While dough is rising prepare filling. Combine the cinnamon and sugar in a bowl and set aside. 

Scrape dough from bowl onto a lightly floured surface. Shape the dough into a rectangle. Then roll it out with a rolling pin using that rectangle as a guide. Roll until dough is fairly thin and large. 

Spread the dough with the softened butter, leaving a 1/2 inch border. 

Take your cinnamon, sugar mixture and sprinkle into dough. Lightly press the mixture into the butter with your hands. This is where you should add the bean (DO NOT ADD A PLASTIC BABYST THIS POINT! If you use the baby insert it through the bottom of the cake AFTER it’s been baked) 

Take the long end of the rectangle and roll the dough into a long, tight log. 

Shape the log into a circle (or in a spiral, like I did). Pinch the ends together so that they connect. Move circle to a parchment lined baking sheet, seam side down. 

Cover loosely with plastic wrap and let rise at room temperature for 45-60 minutes. Let rise until puffy and slightly larger. 

Preheat oven to 350 degrees while the dough is rising. 

Once the rising is done, bake cake for 35-45 minutes, or until cake is golden brown. 

Let cake cool completely at room temperature. 

While cake is cooling. Make the icing and sugars. 

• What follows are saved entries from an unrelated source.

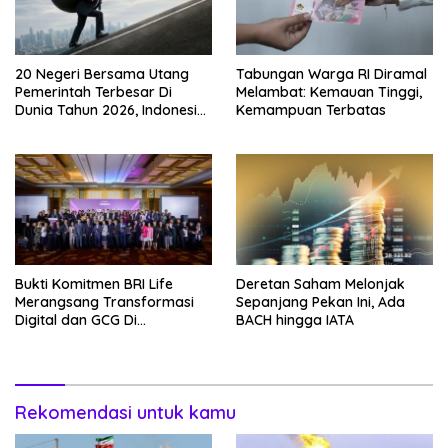
20 Negeri Bersama Utang
Tabungan Warga RI Diramal
Pemerintah Terbesar Di
Melambat: Kemauan Tinggi,
Dunia Tahun 2026, Indonesia
Kemampuan Terbatas
Nomor Berapa?
Bukti Komitmen BRI Life
Deretan Saham Melonjak
Merangsang Transformasi
Sepanjang Pekan Ini, Ada
Digital dan GCG Di
BACH hingga IATA
Sepanjang 2026
Rekomendasi untuk kamu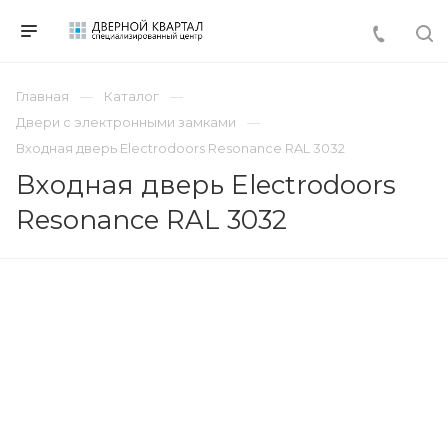
Главная
Каталог
Двери с электронными замками
Входная дверь Electrodoors Resonance RAL 3032
Входная дверь Electrodoors
Resonance RAL 3032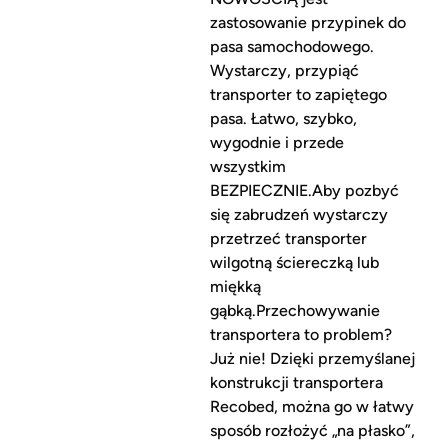
zastosowanie przypinek do
pasa samochodowego.
Wystarczy, przypiąć
transporter to zapiętego
pasa. Łatwo, szybko,
wygodnie i przede
wszystkim
BEZPIECZNIE.Aby pozbyć
się zabrudzeń wystarczy
przetrzeć transporter
wilgotną ściereczką lub
miękką
gąbką.Przechowywanie
transportera to problem?
Już nie! Dzięki przemyślanej
konstrukcji transportera
Recobed, można go w łatwy
sposób rozłożyć „na płasko”,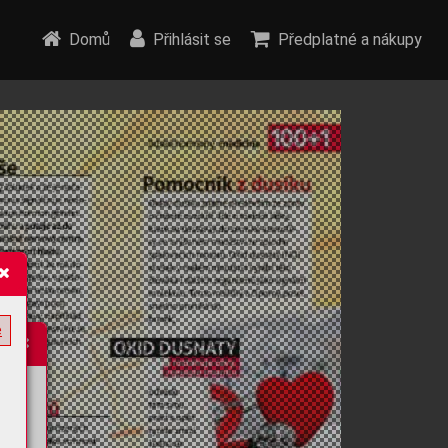
Domů
Přihlásit se
Předplatné a nákupy
e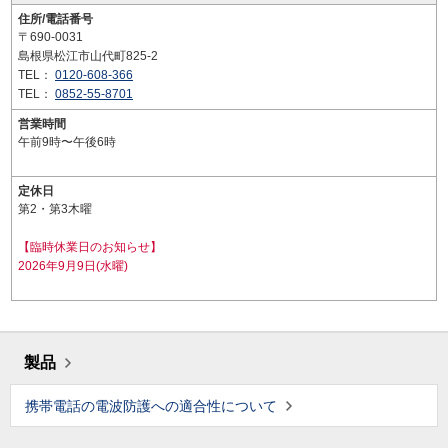
住所/電話番号
〒690-0031
島根県松江市山代町825-2
TEL：
0120-608-366
TEL：
0852-55-8701
営業時間
午前9時〜午後6時
定休日
第2・第3木曜
【臨時休業日のお知らせ】
2026年9月9日(水曜)
製品
携帯電話の電波防護への適合性について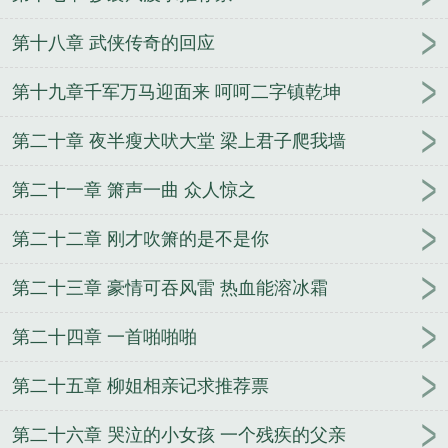
第十八章 武侠传奇的回应
第十九章千军万马迎面来 呵呵二字镇乾坤
第二十章 夜半瘦犬吠大堂 梁上君子爬我墙
第二十一章 箫声一曲 众人惊之
第二十二章 刚才吹箫的是不是你
第二十三章 豪情可吞风雷 热血能溶冰霜
第二十四章 一首啪啪啪
第二十五章 柳姐相亲记求推荐票
第二十六章 哭泣的小女孩 一个残疾的父亲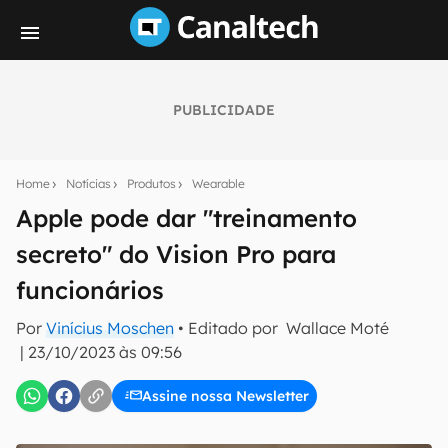
PUBLICIDADE
Seu resumo inteligente do mundo tech!
Assine a newsletter do Canaltech e receba
Home
Notícias
Produtos
Wearable
notícias e reviews sobre tecnologia em primeira
mão.
Apple pode dar "treinamento
secreto" do Vision Pro para
E-mail
funcionários
Por
Vinícius Moschen
• Editado por
Wallace Moté
inscreva-se
|
23/10/2023 às 09:56
Assine nossa Newsletter
Confirmo que li, aceito e concordo com os
Termos de
Uso e Política de Privacidade do Canaltech.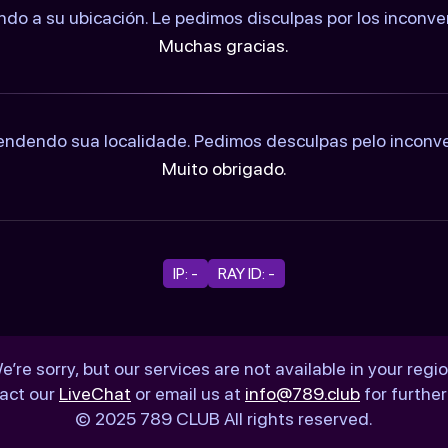
ndo a su ubicación. Le pedimos disculpas por los inconv
Muchas gracias.
ndendo sua localidade. Pedimos desculpas pelo inconv
Muito obrigado.
IP: -
RAY ID: -
e’re sorry, but our services are not available in your regio
act our
LiveChat
or email us at
info@789.club
for further
© 2025 789 CLUB All rights reserved.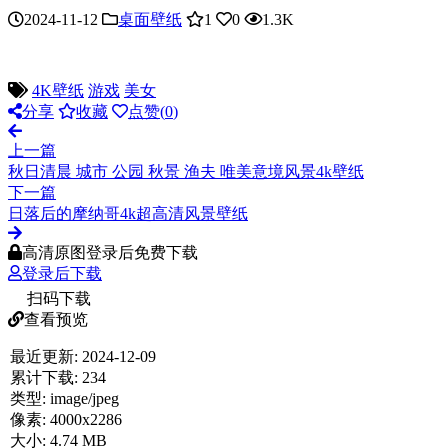
2024-11-12
桌面壁纸
1
0
1.3K
4K壁纸
游戏
美女
分享
收藏
点赞(
0
)
上一篇
秋日清晨 城市 公园 秋景 渔夫 唯美意境风景4k壁纸
下一篇
日落后的摩纳哥4k超高清风景壁纸
高清原图登录后免费下载
登录后下载
扫码下载
查看预览
最近更新:
2024-12-09
累计下载:
234
类型:
image/jpeg
像素:
4000x2286
大小:
4.74 MB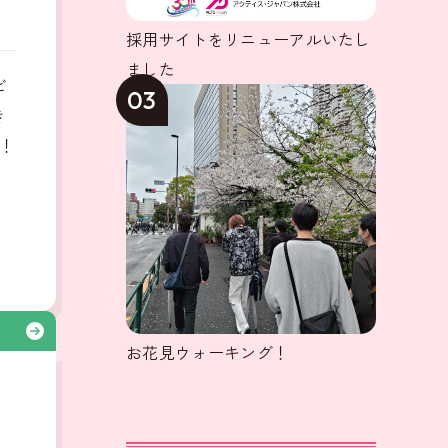
採用サイトをリニューアルいたし
ました
ビ
03
き
！
る
お花見ウォーキング！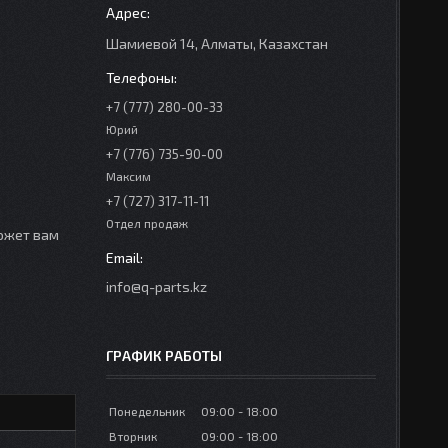
Шамиевой 14, Алматы, Казахстан
+7 (777) 280-00-33
Юрий
+7 (776) 735-90-00
Максим
+7 (727) 317-11-11
Отдел продаж
может вам
info@q-parts.kz
ГРАФИК РАБОТЫ
Понедельник
09:00
18:00
Вторник
09:00
18:00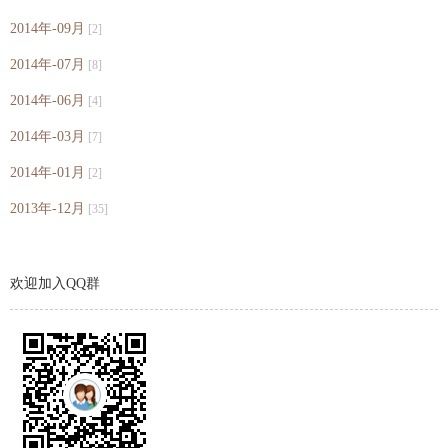
2014年-09月
[2]
2014年-07月
[8]
2014年-06月
[4]
2014年-03月
[7]
2014年-01月
[2]
2013年-12月
[35]
欢迎加入QQ群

Combine the confectioner’s sugar, butter, vanilla and milk in a small bowl. Whisk together until it’s a thick but pourable consistency. If it’s too runny, add more sugar. Too thick?? Add a Teaspoon more milk. 

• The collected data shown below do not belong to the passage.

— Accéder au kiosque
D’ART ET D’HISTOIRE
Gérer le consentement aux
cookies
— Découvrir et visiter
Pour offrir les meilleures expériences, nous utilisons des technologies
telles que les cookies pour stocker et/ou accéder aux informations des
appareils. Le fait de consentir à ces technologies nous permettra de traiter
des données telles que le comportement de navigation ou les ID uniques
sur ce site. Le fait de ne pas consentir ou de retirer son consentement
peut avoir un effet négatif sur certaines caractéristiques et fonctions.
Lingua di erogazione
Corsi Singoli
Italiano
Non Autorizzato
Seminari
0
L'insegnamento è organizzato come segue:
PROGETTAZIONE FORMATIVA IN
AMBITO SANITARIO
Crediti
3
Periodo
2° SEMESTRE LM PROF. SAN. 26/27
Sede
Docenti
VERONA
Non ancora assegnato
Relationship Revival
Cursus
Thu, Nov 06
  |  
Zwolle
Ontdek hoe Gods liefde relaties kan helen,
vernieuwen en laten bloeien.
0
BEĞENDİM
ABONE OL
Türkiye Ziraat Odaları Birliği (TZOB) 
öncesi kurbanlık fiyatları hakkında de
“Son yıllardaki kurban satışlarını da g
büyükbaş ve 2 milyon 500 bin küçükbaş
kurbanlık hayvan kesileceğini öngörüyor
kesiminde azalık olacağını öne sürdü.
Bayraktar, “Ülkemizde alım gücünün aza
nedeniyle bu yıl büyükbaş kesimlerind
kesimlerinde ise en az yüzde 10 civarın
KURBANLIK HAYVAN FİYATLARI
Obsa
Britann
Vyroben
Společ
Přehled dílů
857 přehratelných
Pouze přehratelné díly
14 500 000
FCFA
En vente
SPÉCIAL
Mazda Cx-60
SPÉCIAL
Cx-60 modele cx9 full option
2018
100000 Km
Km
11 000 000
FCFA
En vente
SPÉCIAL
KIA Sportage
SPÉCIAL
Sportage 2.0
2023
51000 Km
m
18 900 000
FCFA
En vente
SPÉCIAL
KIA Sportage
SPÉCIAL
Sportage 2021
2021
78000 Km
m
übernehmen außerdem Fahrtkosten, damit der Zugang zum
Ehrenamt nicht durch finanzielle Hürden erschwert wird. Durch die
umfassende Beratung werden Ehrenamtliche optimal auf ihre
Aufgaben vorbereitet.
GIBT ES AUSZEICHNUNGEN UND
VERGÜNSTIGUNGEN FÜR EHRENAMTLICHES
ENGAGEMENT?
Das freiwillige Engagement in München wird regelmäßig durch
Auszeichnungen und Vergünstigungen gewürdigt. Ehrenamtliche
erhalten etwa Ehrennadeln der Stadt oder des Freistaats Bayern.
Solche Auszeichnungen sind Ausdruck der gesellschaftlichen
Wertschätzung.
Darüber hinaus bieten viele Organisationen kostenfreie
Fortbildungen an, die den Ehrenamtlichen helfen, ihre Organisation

Divide the super fine (or granulated) sugar evenly into three small bowls. Add eight drops of Green food coloring to one of the bowls. Stir the sugar and coloring together, pressing the food coloring into the sugar as you go. Add more food coloring if need be to adjust vibrancy. 

Continue with other sugar bowls and colors. 

Once cake is cool, move cake to cake plate and line strips of parchment underneath to catch runaway icing… 

Decorate the cake as you see fit by pouring the icing over the cake letting it drip a little  (you can also tint the icing with corresponding colors if you want). Sprinkle with the colored sugars. Remove the strips of parchment.

To store cover loosely with plastic wrap. King Cake is best eaten within a couple f days of baking.